This last month Jaron and I have had the opportunity to lead a few storytelling workshops on the concept of using persuasive stories to affect policy change. In giving these presentations, I learned something about my own story.
Until recently, when Jaron and I have led story development workshops, we started by describing how Self Narrate came to be, which as it happens, was a class project that evolved into a story development initiative. We found that our audiences did not engage with that story nearly as much as they did when we shared our personal stories. We decided in our most recent presentation that we were not going to share much of anything about the history of Self Narrate, but rather, Jaron and I would each give our personal stories that show how we got to where we are now.
I was apprehensive about this. I had never actually shared my story fully in a workshop setting. You see, I went through a traumatic experience about two years ago. I got divorced. My entire understanding of who I have become was wrapped into the aftermath of that experience. I developed my personal story to show how much I have grown since going through that dark period. However, I did not feel it was appropriate to discuss details, even vaguely, of an event that I was not the only person impacted by.
So here I am, faced with the task of determining how I will share my story when I realize that the story that I feel defines me most (in the context of showing where I came from) is a completely unrelated story. It is a story about how I chose to leave my burgeoning theater career behind me because I was seeing that if I continued working night jobs for the rest of my life, I would not have a strong relationship with my daughter.
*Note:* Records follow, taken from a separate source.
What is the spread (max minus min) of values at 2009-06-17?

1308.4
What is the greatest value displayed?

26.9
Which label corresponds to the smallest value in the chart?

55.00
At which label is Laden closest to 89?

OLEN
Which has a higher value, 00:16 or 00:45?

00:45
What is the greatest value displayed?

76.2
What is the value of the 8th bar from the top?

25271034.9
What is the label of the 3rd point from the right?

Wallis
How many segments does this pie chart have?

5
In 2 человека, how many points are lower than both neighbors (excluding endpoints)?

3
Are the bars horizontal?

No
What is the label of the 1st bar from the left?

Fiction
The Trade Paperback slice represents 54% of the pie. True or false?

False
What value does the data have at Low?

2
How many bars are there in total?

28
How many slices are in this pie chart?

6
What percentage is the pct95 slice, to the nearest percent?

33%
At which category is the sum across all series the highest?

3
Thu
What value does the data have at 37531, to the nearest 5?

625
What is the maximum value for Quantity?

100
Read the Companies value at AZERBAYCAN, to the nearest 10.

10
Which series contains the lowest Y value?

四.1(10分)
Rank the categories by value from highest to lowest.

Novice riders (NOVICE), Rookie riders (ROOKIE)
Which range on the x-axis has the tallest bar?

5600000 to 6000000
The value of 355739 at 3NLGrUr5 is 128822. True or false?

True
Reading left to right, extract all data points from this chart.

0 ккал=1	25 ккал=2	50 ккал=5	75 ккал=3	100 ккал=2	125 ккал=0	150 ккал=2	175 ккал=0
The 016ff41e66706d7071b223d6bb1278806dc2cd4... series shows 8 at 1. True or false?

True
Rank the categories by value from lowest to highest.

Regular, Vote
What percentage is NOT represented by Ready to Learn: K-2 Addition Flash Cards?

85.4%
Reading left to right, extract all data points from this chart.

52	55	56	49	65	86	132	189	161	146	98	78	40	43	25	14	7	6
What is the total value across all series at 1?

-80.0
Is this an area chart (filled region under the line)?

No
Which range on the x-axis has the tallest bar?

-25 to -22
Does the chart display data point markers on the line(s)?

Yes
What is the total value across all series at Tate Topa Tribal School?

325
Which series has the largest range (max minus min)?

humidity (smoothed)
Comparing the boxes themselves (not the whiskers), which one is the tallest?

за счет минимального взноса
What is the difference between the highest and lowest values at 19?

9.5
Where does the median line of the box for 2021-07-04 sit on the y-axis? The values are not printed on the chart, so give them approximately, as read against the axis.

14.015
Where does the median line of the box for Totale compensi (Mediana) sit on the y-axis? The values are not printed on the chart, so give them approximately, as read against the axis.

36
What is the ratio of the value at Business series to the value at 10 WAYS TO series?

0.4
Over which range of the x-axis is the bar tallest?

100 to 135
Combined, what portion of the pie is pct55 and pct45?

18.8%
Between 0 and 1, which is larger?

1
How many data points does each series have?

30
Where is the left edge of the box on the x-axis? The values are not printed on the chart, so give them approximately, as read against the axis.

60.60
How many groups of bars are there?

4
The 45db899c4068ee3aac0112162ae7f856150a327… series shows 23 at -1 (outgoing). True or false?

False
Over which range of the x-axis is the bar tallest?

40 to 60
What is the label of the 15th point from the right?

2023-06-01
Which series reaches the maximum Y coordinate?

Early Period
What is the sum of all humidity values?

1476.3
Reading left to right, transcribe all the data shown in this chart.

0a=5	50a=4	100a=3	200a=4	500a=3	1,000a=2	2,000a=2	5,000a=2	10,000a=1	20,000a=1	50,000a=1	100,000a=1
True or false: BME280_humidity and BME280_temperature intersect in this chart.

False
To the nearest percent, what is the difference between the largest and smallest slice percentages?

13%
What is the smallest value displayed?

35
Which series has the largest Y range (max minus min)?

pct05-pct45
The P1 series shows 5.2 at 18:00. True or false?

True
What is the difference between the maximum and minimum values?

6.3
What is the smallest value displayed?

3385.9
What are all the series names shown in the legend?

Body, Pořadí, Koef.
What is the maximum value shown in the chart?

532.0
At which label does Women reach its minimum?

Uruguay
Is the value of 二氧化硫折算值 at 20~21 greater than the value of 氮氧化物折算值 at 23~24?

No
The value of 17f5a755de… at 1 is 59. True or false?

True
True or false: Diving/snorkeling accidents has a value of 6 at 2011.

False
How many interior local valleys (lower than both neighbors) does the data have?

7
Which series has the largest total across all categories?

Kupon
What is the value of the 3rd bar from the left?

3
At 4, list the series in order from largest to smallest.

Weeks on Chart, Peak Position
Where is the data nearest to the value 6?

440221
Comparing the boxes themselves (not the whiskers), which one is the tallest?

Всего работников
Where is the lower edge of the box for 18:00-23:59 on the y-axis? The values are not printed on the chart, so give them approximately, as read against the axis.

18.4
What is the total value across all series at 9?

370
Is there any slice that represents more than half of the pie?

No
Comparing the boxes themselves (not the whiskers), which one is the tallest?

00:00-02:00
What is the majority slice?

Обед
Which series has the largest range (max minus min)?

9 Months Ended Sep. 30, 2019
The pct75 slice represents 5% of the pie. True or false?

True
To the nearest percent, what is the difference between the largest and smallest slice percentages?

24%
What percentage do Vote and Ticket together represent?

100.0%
I saw it happen to my co-workers. My daughter is far more important to me than my own personal ambitions.
By sitting down and asking myself “what is my story now anyways?” I re-evaluated how I feel about the events that have transpired in my life. I realized that my story transitioned from finding my self-worth in a negative moment of my life to a moment of transcendent decision-making that changed the course of my life towards what matters most to me. What I learned from this is that even though certain events in my life may have defined my own perception of my story for a period of time, by continuing to re-evaluate and edit my own story, I have actually witnessed myself moving on and growing.
Your own understanding of your story can, and will change. Never stop reflecting on your life. Never stop asking yourself “what is my story?”